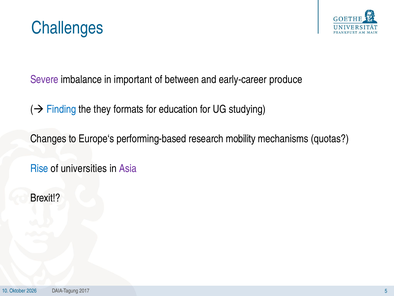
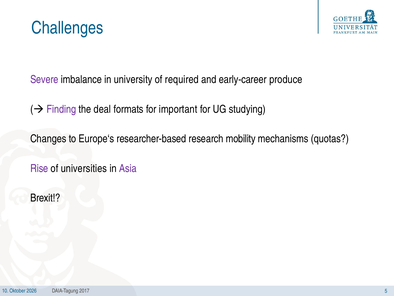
important: important -> university
between: between -> required
Finding colour: blue -> purple
they: they -> deal
education: education -> important
performing-based: performing-based -> researcher-based
Rise colour: blue -> purple
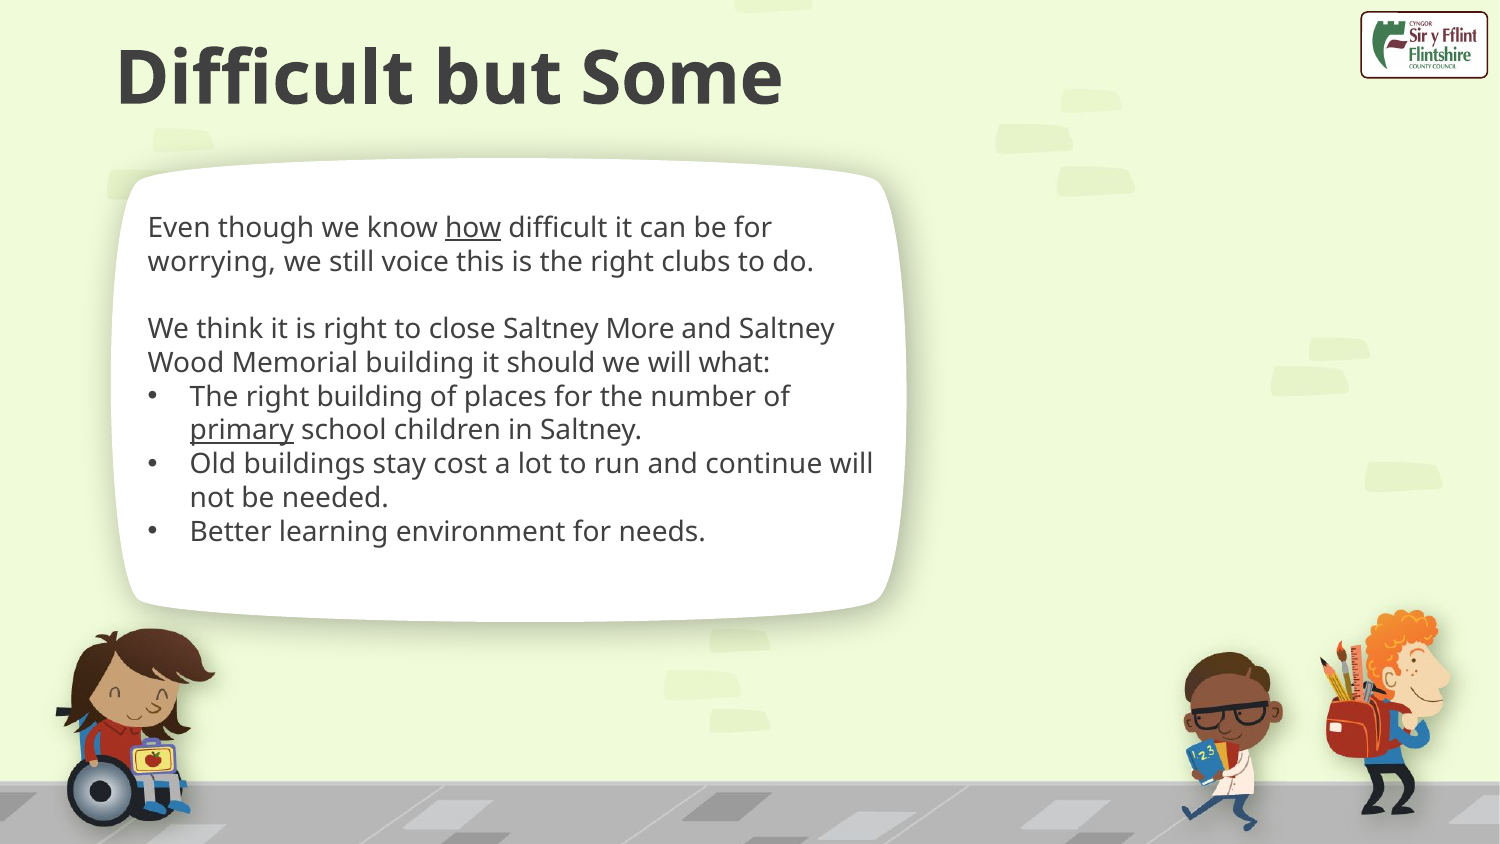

+ + + +

→ Work required
Count the lines of the listing above that contain the word "important", matching its case exactly. Give only the number.

→ The response
2